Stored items
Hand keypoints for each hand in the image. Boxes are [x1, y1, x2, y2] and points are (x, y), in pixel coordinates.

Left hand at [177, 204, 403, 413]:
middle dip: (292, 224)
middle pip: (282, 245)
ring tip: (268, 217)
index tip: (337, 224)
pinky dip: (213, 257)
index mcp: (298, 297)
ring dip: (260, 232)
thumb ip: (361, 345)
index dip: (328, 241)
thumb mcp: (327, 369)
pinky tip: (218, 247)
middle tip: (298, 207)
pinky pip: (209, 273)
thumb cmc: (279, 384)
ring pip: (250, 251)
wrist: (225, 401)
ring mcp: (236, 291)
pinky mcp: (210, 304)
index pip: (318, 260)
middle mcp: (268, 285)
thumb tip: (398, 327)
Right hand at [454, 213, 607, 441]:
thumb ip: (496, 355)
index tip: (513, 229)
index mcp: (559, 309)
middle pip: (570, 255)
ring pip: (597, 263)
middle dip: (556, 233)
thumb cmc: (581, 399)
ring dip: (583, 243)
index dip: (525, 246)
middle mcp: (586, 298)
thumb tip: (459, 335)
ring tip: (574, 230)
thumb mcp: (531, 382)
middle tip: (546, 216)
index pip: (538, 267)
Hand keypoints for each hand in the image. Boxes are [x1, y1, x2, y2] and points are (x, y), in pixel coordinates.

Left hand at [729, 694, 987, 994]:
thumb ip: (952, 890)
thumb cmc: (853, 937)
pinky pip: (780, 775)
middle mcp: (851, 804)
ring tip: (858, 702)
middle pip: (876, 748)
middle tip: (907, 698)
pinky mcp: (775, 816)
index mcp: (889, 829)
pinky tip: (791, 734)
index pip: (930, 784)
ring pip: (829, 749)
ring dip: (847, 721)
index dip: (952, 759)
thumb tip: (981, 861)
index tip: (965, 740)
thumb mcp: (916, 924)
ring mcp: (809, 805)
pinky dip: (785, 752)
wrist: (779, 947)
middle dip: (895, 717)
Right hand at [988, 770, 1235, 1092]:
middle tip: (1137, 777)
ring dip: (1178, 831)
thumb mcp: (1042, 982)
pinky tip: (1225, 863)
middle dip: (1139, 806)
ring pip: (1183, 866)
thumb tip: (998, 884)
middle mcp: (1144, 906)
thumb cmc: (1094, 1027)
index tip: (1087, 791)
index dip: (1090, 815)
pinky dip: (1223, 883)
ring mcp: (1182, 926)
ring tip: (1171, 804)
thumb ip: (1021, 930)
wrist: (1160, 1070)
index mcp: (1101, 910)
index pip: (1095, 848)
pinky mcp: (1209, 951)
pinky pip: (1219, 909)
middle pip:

* _Problem requirements_: Every entry must be retyped in full, exactly as given.

* _Task result_:
Hand keypoints for each hand in the image. Boxes are [x1, y1, x2, y2] and points are (x, y), in pixel coordinates.

Left hand at [177, 204, 403, 413]:
middle dip: (292, 224)
middle pip: (282, 245)
ring tip: (268, 217)
index tip: (337, 224)
pinky dip: (213, 257)
index mcp: (298, 297)
ring dip: (260, 232)
thumb ip: (361, 345)
index dip: (328, 241)
thumb mcp: (327, 369)
pinky tip: (218, 247)
middle tip: (298, 207)
pinky pip: (209, 273)
thumb cmc: (279, 384)
ring pip: (250, 251)
wrist: (225, 401)
ring mcp: (236, 291)
pinky mcp: (210, 304)
index pip: (318, 260)
middle mcp: (268, 285)
thumb tip: (398, 327)
Right hand at [454, 213, 607, 441]:
thumb ip: (496, 355)
index tip: (513, 229)
index mcp: (559, 309)
middle pip: (570, 255)
ring pip: (597, 263)
middle dip: (556, 233)
thumb cmc: (581, 399)
ring dip: (583, 243)
index dip: (525, 246)
middle mcp: (586, 298)
thumb tip: (459, 335)
ring tip: (574, 230)
thumb mcp: (531, 382)
middle tip: (546, 216)
index pip: (538, 267)
Hand keypoints for each hand in the image. Boxes are [x1, y1, x2, y2] and points are (x, y), in pixel coordinates.

Left hand at [729, 694, 987, 994]:
thumb ip: (952, 890)
thumb cmc: (853, 937)
pinky pip: (780, 775)
middle mcp: (851, 804)
ring tip: (858, 702)
middle pip: (876, 748)
middle tip: (907, 698)
pinky mcp: (775, 816)
index mcp: (889, 829)
pinky tip: (791, 734)
index pip: (930, 784)
ring pip: (829, 749)
ring dip: (847, 721)
index dip: (952, 759)
thumb tip: (981, 861)
index tip: (965, 740)
thumb mcp: (916, 924)
ring mcp: (809, 805)
pinky dip: (785, 752)
wrist: (779, 947)
middle dip: (895, 717)
Right hand at [988, 770, 1235, 1092]:
middle tip: (1137, 777)
ring dip: (1178, 831)
thumb mcp: (1042, 982)
pinky tip: (1225, 863)
middle dip: (1139, 806)
ring pip: (1183, 866)
thumb tip: (998, 884)
middle mcp: (1144, 906)
thumb cmc: (1094, 1027)
index tip: (1087, 791)
index dip: (1090, 815)
pinky dip: (1223, 883)
ring mcp: (1182, 926)
ring tip: (1171, 804)
thumb ip: (1021, 930)
wrist: (1160, 1070)
index mcp: (1101, 910)
index pip: (1095, 848)
pinky mcp: (1209, 951)
pinky pip: (1219, 909)
middle pip:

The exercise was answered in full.